GPU prereqs: NVIDIA Container Toolkit installed on the host; GPU capacity for the default Qwen3.5 completion model plus Qwen3 embedding model.

Upgrade

# Extract the new bundle alongside the old one.
tar -xzf nebula-enterprise-<new-version>.tar.gz
cd nebula-enterprise-<new-version>/

# Reuse the existing env file (your secrets carry forward).
cp ../nebula-enterprise-<old-version>/env/.env.enterprise env/
cp -R ../nebula-enterprise-<old-version>/secrets/ ./

# Load new images.
docker load -i images.tar

# Update NEBULA_VERSION in env/.env.enterprise to the new version.
# Re-run bootstrap; it picks up the new image tags.
./enterprise/bootstrap.sh
Single-host restart; ~30s downtime on the API tier while pods cycle. Catalog-bootstrap re-runs Alembic to apply any new migrations before the API is back in service.

Stopping the stack

# Keep state (volumes preserved):
docker compose --env-file env/.env.enterprise -f compose.enterprise.yaml down

# Wipe state (volumes deleted — data loss):
docker compose --env-file env/.env.enterprise -f compose.enterprise.yaml down -v
The bundle namespaces containers, networks, and persistent Docker volumes with COMPOSE_PROJECT_NAME from env/.env.enterprise (default nebula_enterprise). Use a unique project name for separate deployments on the same host; keep it stable when upgrading a deployment that should reuse existing data. If an older bundle created unprefixed volumes such as postgres_data, bootstrap.sh fails before starting services. Remove those volumes for a fresh deployment, or manually copy them into the matching project-prefixed volumes only after verifying the source deployment and secrets belong to this upgrade: 
set -e

PROJECT=nebula_enterprise
COPY_IMAGE=postgres:16.6

for volume in postgres_data minio_data hatchet_postgres_data; do
  docker volume create "${PROJECT}_${volume}"
  docker run --rm \
    -v "${volume}:/from:ro" \
    -v "${PROJECT}_${volume}:/to" \
    "${COPY_IMAGE}" sh -c 'cp -a /from/. /to/'
done

for volume in postgres_data minio_data hatchet_postgres_data; do
  docker volume rm "${volume}"
done
postgres:16.6 is included in images.tar; if you are running from a source checkout instead of a bundle, pull it first.

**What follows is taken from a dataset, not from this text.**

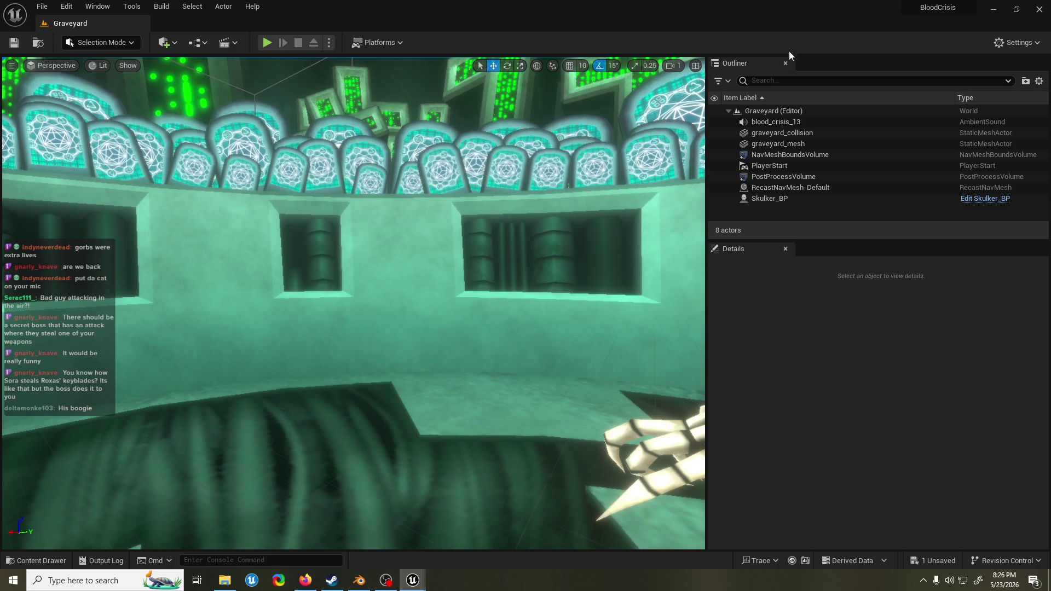
pyautogui.click(269, 43)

Include any other legacy volumes that bootstrap reports.

Troubleshooting

enterprise/generate-secrets.sh didn’t run, or env/.env.enterprise is missing the secrets section. Re-run ./enterprise/generate-secrets.sh ./env/.env.enterprise and try again. The script refuses to overwrite an existing file, so delete it first if you intend to regenerate (warning: this rotates every secret).
The bundled Postgres image carries vector, pg_partman, and pg_cron, so this only happens if you’ve pointed at an external Postgres missing required extensions. On RDS/Aurora, make all three extensions available to the master user; if your parameter group restricts extension installs with rds.allowed_extensions, include them there. Set shared_preload_libraries=pg_cron and cron.database_name to the Nebula database name before bootstrap.
Select a config that matches your provider credentials: full_openai with OPENAI_API_KEY, full_anthropic with ANTHROPIC_API_KEY, or full_azure with AZURE_API_KEY and AZURE_API_BASE.
The JWT signing key is missing from the deployment. Re-run ./enterprise/generate-secrets.sh ./env/.env.enterprise on a clean env directory, or restore the secrets/enterprise-jwt.pem file and NEBULA_JWT_KID value from your previous deployment. See Service authentication before rotating JWT keys.
For in-stack MinIO: check that AWS_ACCESS_KEY_ID and AWS_SECRET_ACCESS_KEY in .env.enterprise match MINIO_ROOT_USER and MINIO_ROOT_PASSWORD. generate-secrets.sh populates all four to the same value; if you edited any of them manually, restore the match.
The Hatchet engine takes 30-60s to fully start after migrations. Wait for docker compose -f compose.enterprise.yaml logs -f hatchet-engine to show successfully booted, then refresh.